> [Extracted records]:
---
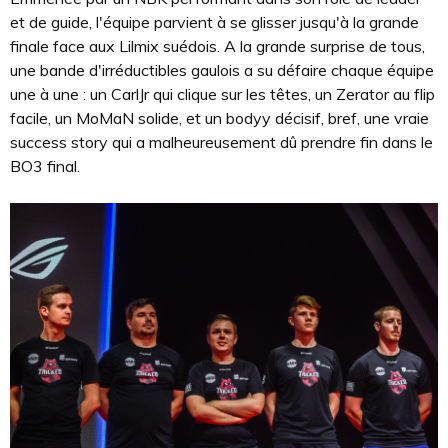
et de guide, l'équipe parvient à se glisser jusqu'à la grande
finale face aux Lilmix suédois. A la grande surprise de tous,
une bande d'irréductibles gaulois a su défaire chaque équipe
une à une : un CarlJr qui clique sur les têtes, un Zerator au flip
facile, un MoMaN solide, et un bodyy décisif, bref, une vraie
success story qui a malheureusement dû prendre fin dans le
BO3 final.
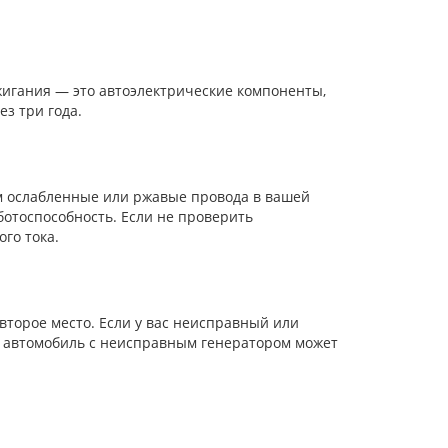
жигания — это автоэлектрические компоненты,
з три года.
м ослабленные или ржавые провода в вашей
ботоспособность. Если не проверить
го тока.
второе место. Если у вас неисправный или
, автомобиль с неисправным генератором может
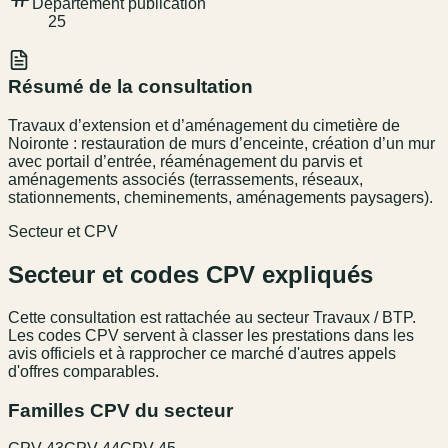
Département publication
25
Résumé de la consultation
Travaux d’extension et d’aménagement du cimetière de
Noironte : restauration de murs d’enceinte, création d’un mur
avec portail d’entrée, réaménagement du parvis et
aménagements associés (terrassements, réseaux,
stationnements, cheminements, aménagements paysagers).
Secteur et CPV
Secteur et codes CPV expliqués
Cette consultation est rattachée au secteur
Travaux / BTP
.
Les codes CPV servent à classer les prestations dans les
avis officiels et à rapprocher ce marché d'autres appels
d'offres comparables.
Familles CPV du secteur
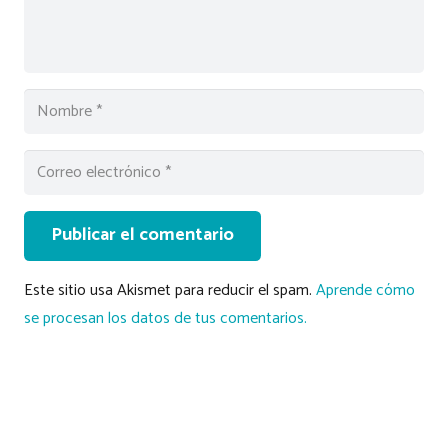
Publicar el comentario
Este sitio usa Akismet para reducir el spam.
Aprende cómo
se procesan los datos de tus comentarios.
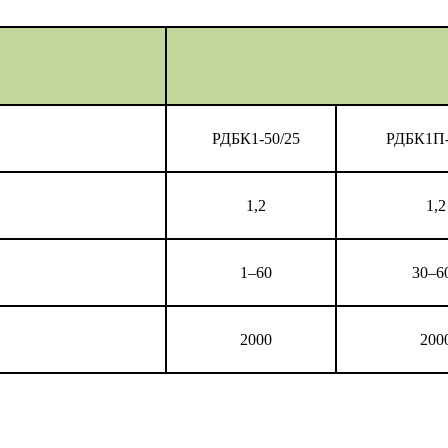
РДБК1-50/25
РДБК1П-
1,2
1,2
1–60
30–6
2000
200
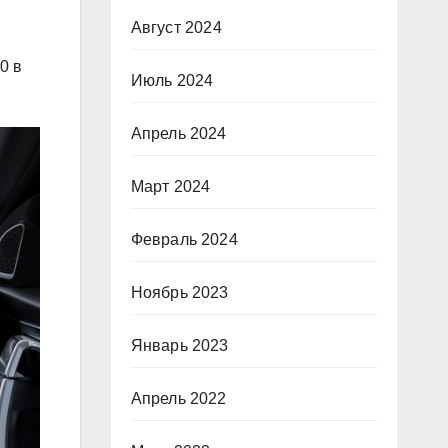
Август 2024
0 в
Июль 2024
Апрель 2024
Март 2024
Февраль 2024
Ноябрь 2023
Январь 2023
Апрель 2022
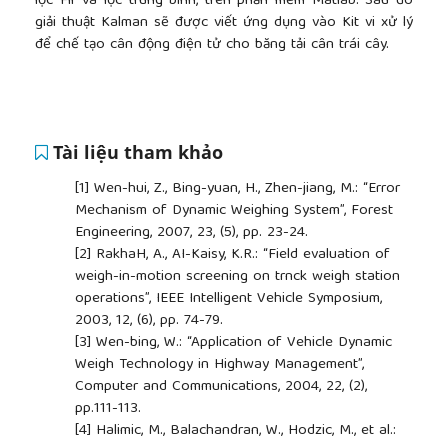
lọc Fir và lọc trung bình, trên phần mềm Matlab. Sau đó
giải thuật Kalman sẽ được viết ứng dụng vào Kit vi xử lý
để chế tạo cân động điện tử cho băng tải cân trái cây.
Tài liệu tham khảo
[1]
Wen-hui, Z., Bing-yuan, H., Zhen-jiang, M.: “Error
Mechanism of Dynamic Weighing System”, Forest
Engineering, 2007, 23, (5), pp. 23-24.
[2]
RakhaH, A., AI-Kaisy, K.R.: “Field evaluation of
weigh-in-motion screening on trnck weigh station
operations”, IEEE Intelligent Vehicle Symposium,
2003, 12, (6), pp. 74-79.
[3]
Wen-bing, W.: “Application of Vehicle Dynamic
Weigh Technology in Highway Management”,
Computer and Communications, 2004, 22, (2),
pp.111-113.
[4]
Halimic, M., Balachandran, W., Hodzic, M., et al.:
---
> [EXERCISE REQUIREMENTS]:
Restate every record exactly, please; do not copy the pictures.

> [EXPECTED ANSWER]:
et de guide, l'équipe parvient à se glisser jusqu'à la grande
finale face aux Lilmix suédois. A la grande surprise de tous,
une bande d'irréductibles gaulois a su défaire chaque équipe
une à une : un CarlJr qui clique sur les têtes, un Zerator au flip
facile, un MoMaN solide, et un bodyy décisif, bref, une vraie
success story qui a malheureusement dû prendre fin dans le
BO3 final.
жигания — это автоэлектрические компоненты,
з три года.
м ослабленные или ржавые провода в вашей
ботоспособность. Если не проверить
го тока.
второе место. Если у вас неисправный или
, автомобиль с неисправным генератором может
Département publication
25
Résumé de la consultation
Travaux d’extension et d’aménagement du cimetière de
Noironte : restauration de murs d’enceinte, création d’un mur
avec portail d’entrée, réaménagement du parvis et
aménagements associés (terrassements, réseaux,
stationnements, cheminements, aménagements paysagers).
Secteur et CPV
Secteur et codes CPV expliqués
Cette consultation est rattachée au secteur
Travaux / BTP
.
Les codes CPV servent à classer les prestations dans les
avis officiels et à rapprocher ce marché d'autres appels
d'offres comparables.
Familles CPV du secteur
Publicar el comentario
Este sitio usa Akismet para reducir el spam.
Aprende cómo
se procesan los datos de tus comentarios.
РДБК1-50/25
РДБК1П-
1,2
1,2
1–60
30–6
2000
200
Август 2024
0 в
Июль 2024
Апрель 2024
Март 2024
Февраль 2024
Ноябрь 2023
Январь 2023
Апрель 2022
lọc Fir và lọc trung bình, trên phần mềm Matlab. Sau đó
giải thuật Kalman sẽ được viết ứng dụng vào Kit vi xử lý
để chế tạo cân động điện tử cho băng tải cân trái cây.
Tài liệu tham khảo
[1]
Wen-hui, Z., Bing-yuan, H., Zhen-jiang, M.: “Error
Mechanism of Dynamic Weighing System”, Forest
Engineering, 2007, 23, (5), pp. 23-24.
[2]
RakhaH, A., AI-Kaisy, K.R.: “Field evaluation of
weigh-in-motion screening on trnck weigh station
operations”, IEEE Intelligent Vehicle Symposium,
2003, 12, (6), pp. 74-79.
[3]
Wen-bing, W.: “Application of Vehicle Dynamic
Weigh Technology in Highway Management”,
Computer and Communications, 2004, 22, (2),
pp.111-113.
[4]
Halimic, M., Balachandran, W., Hodzic, M., et al.:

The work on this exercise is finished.